## What is needed
Where a picture appears, skip it; print everything else in the records exactly as it stands.

## Working data

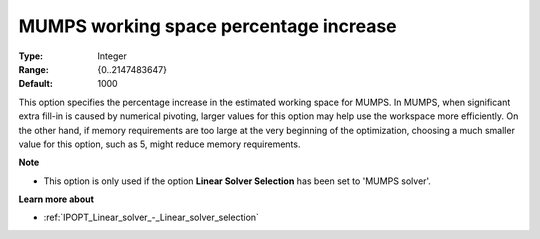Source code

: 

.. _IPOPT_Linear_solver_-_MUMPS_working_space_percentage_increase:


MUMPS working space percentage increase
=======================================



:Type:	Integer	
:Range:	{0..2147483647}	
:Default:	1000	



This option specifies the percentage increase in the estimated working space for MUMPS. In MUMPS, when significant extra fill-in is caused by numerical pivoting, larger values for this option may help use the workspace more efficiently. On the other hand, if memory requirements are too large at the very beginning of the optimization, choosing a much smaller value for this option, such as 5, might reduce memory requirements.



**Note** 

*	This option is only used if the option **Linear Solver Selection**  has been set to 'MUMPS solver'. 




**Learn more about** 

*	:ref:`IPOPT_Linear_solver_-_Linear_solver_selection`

## Solution
Source code

: 

.. _IPOPT_Linear_solver_-_MUMPS_working_space_percentage_increase:


MUMPS working space percentage increase
=======================================



:Type:	Integer	
:Range:	{0..2147483647}	
:Default:	1000	



This option specifies the percentage increase in the estimated working space for MUMPS. In MUMPS, when significant extra fill-in is caused by numerical pivoting, larger values for this option may help use the workspace more efficiently. On the other hand, if memory requirements are too large at the very beginning of the optimization, choosing a much smaller value for this option, such as 5, might reduce memory requirements.



**Note** 

*	This option is only used if the option **Linear Solver Selection**  has been set to 'MUMPS solver'. 




**Learn more about** 

*	:ref:`IPOPT_Linear_solver_-_Linear_solver_selection`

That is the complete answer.